Tutte le poesie (Mondadori, 1995)

Arthur Rimbaud

Sensazione

Le sere turchine d’estate andrò nei sentieri,
Punzecchiato dal grano, calpestando erba fina:
Sentirò, trasognato, quella frescura ai piedi,
E lascerò che il vento m’inondi il capo nudo.

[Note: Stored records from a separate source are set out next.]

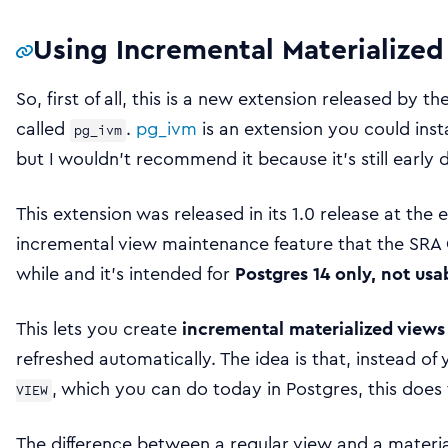
Using Incremental Materialize
So, first of all, this is a new extension released by 
called
.
pg_ivm
is an extension you could inst
pg_ivm
but I wouldn’t recommend it because it’s still early 
This extension was released in its 1.0 release at the e
incremental view maintenance feature that the SRA
while and it’s intended for
Postgres 14 only, not usa
This lets you create
incremental materialized views
refreshed automatically. The idea is that, instead of
, which you can do today in Postgres, this doe
VIEW
The difference between a regular view and a material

Non dirò niente, non penserò niente: ma
L’amore infinito mi salirà nell’anima,
E andrò lontano, più lontano, come uno zingaro
Nella Natura – felice come con una donna.

 

The love book – Le più belle poesie d’amore (Mondadori, 2012), a cura di G. Casati

Valerio Grutt

valerio grutt interno poesia

 

Qui girano ancora le famiglie
degli operai che andavano al mare
con le figlie bionde che già piacevano
ai ragazzi e scomparivano nel buio
di pinete e ridevano dopo con le amiche
in esplosioni di felicità improvvise
nei deserti di luglio e di agosto.
Le vedo ora dopo pranzo nell’eco
di televisori e strilli di gabbiani
nel silenzio di case in affitto
di mamme che lavano i piatti.
Verranno fuori, più tardi, tra i vivi
con il sorriso dei villeggianti
splendidi di conquiste
con la semplicità delle vele.
Ragazzi e ragazze abbronzati
cercando di riconoscersi
sul porto canale, come se
tra le cartoline, i ciondoli, i braccialetti,
potessero trovare un pezzo di se stessi
smarrito, un segno luminoso,
una foto del paradiso.
Si preparano i camerieri per gli assalti
della sera, apparecchiano
con la tovaglia buona e si alza
già un odore di fritto misto
che fa voltare i marinai lontani.
Ma nei casermoni vuoti
che si riversano sul mare
c’è musica di ballate, canzoni
dell’estate, la voce di cose abbandonate
che qualcuno dovrà lucidare:
il Comune, un ricco imprenditore,
Garibaldi col piccione o io e te
luce nella luce degli occhi
e costumi bagnati
mentre svoltiamo con il manubrio
della bici e siamo ancora giovani
e felici tra i fantasmi di queste spiagge
nel vento, nello spettacolo del mondo.